The network plot is a powerful visualization tool that displays the relationships between different groups or features within your data. In MolPad, the network plot helps to identify clusters of features that share similar patterns, revealing underlying connections that might not be immediately obvious. By visualizing these connections, users can gain a clearer understanding of the structure within their data, making it easier to pinpoint significant associations and trends.

Stack Bar Plot

The stacked bar plot provides a detailed view of the composition of each cluster or group in your dataset. By stacking different categories on top of each other within a single bar, this plot allows for a quick comparison of relative proportions across multiple groups. This is particularly useful in microbiome experiments where understanding the distribution of taxa across different conditions or time points is crucial. The stacked bar plot makes it easy to see how these distributions change between experimental conditions, facilitating deeper insights.

Ribbon Plot

The ribbon plot is designed to visualize changes over time, making it an ideal tool for tracking longitudinal data.
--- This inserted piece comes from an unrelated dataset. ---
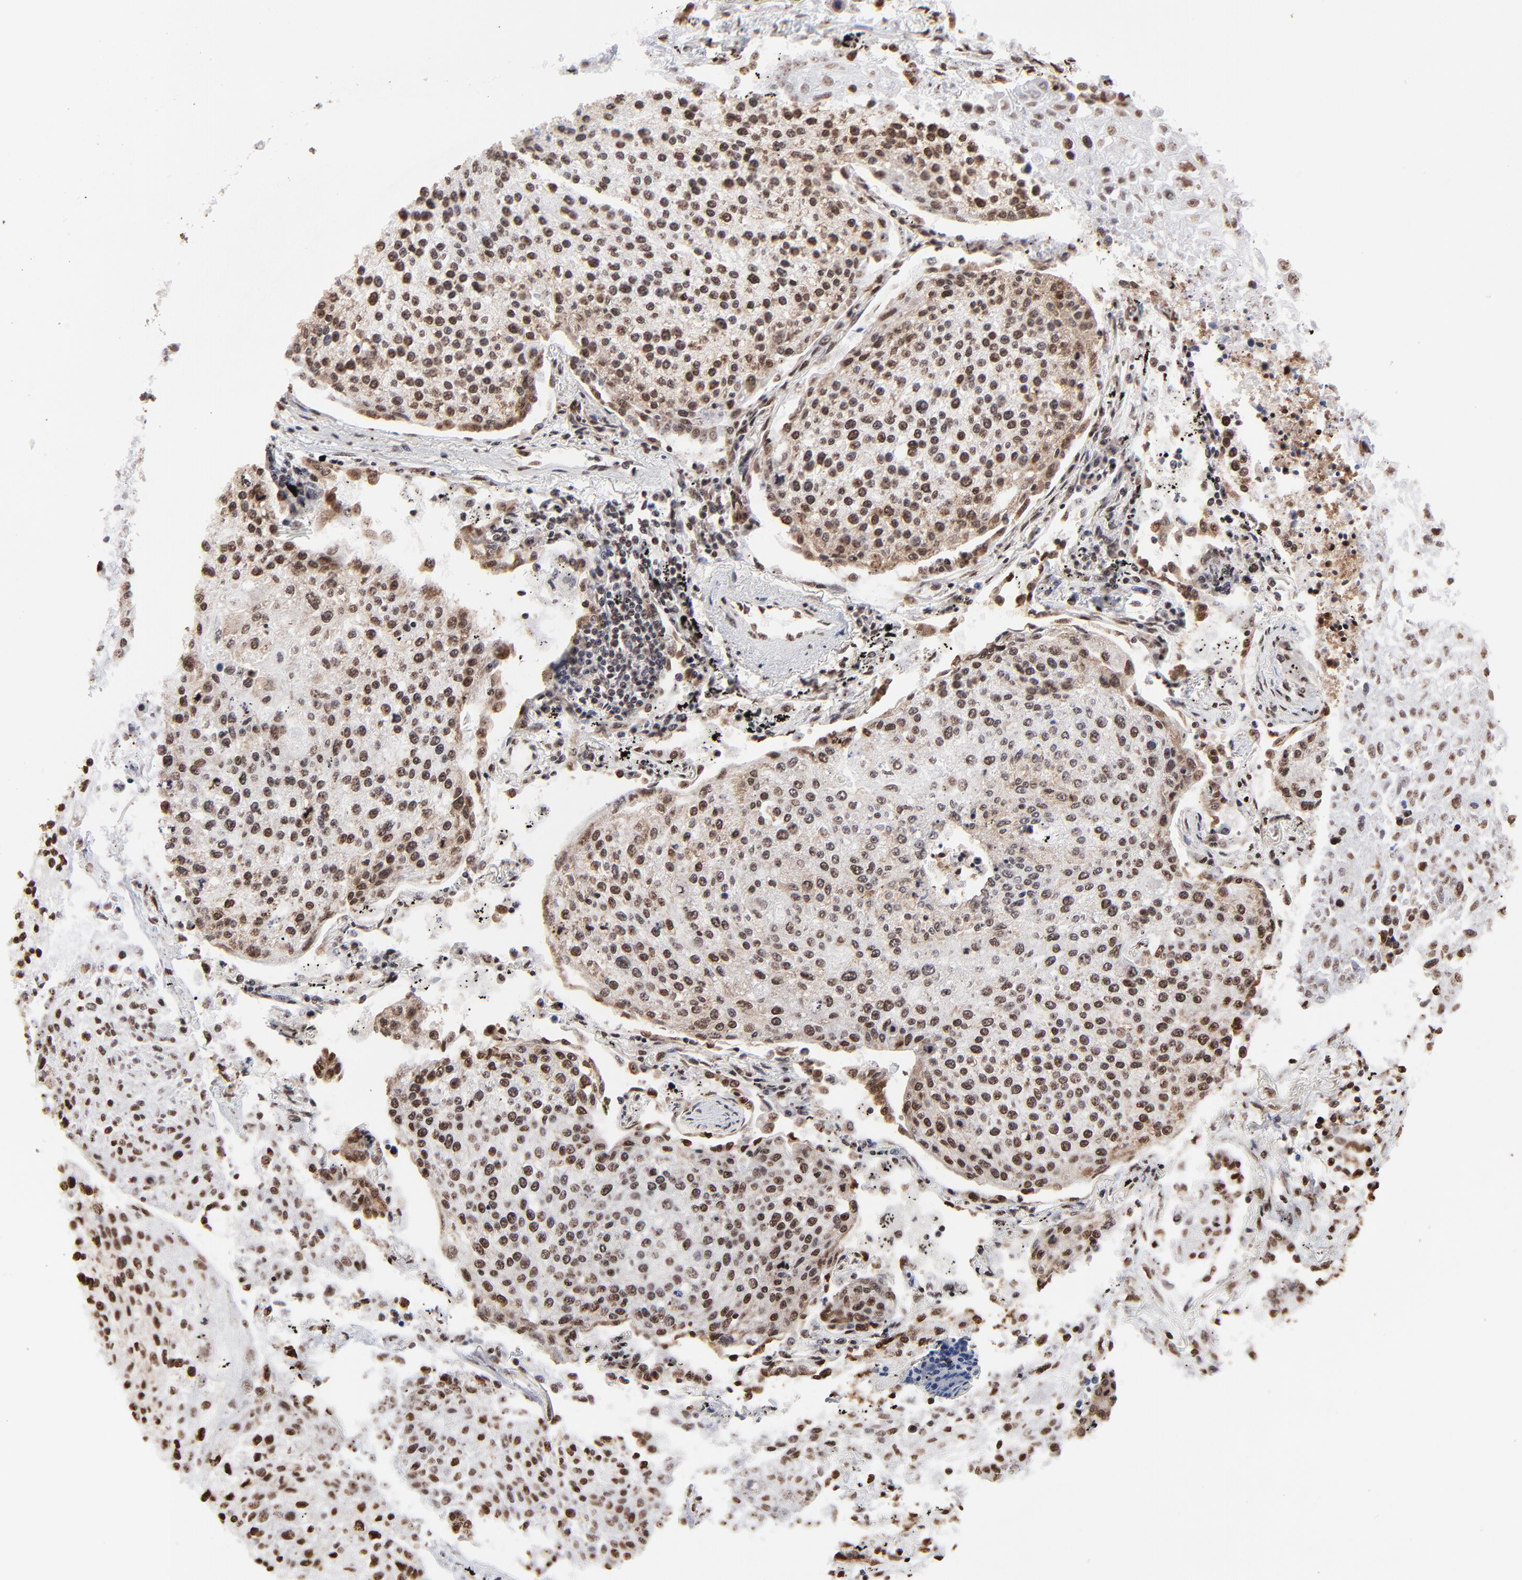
{"staining": {"intensity": "strong", "quantity": ">75%", "location": "nuclear"}, "tissue": "lung cancer", "cell_type": "Tumor cells", "image_type": "cancer", "snomed": [{"axis": "morphology", "description": "Squamous cell carcinoma, NOS"}, {"axis": "topography", "description": "Lung"}], "caption": "This photomicrograph demonstrates immunohistochemistry (IHC) staining of squamous cell carcinoma (lung), with high strong nuclear expression in about >75% of tumor cells.", "gene": "ZNF544", "patient": {"sex": "male", "age": 75}}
In MolPad, the ribbon plot illustrates how the abundance or expression levels of features vary across different time points or conditions. The smooth, flowing design of the ribbons helps to emphasize trends and patterns, enabling users to quickly identify periods of significant change or stability. This plot is particularly advantageous when comparing multiple groups, as it clearly shows overlapping trends and divergences, providing a comprehensive view of temporal dynamics in the data.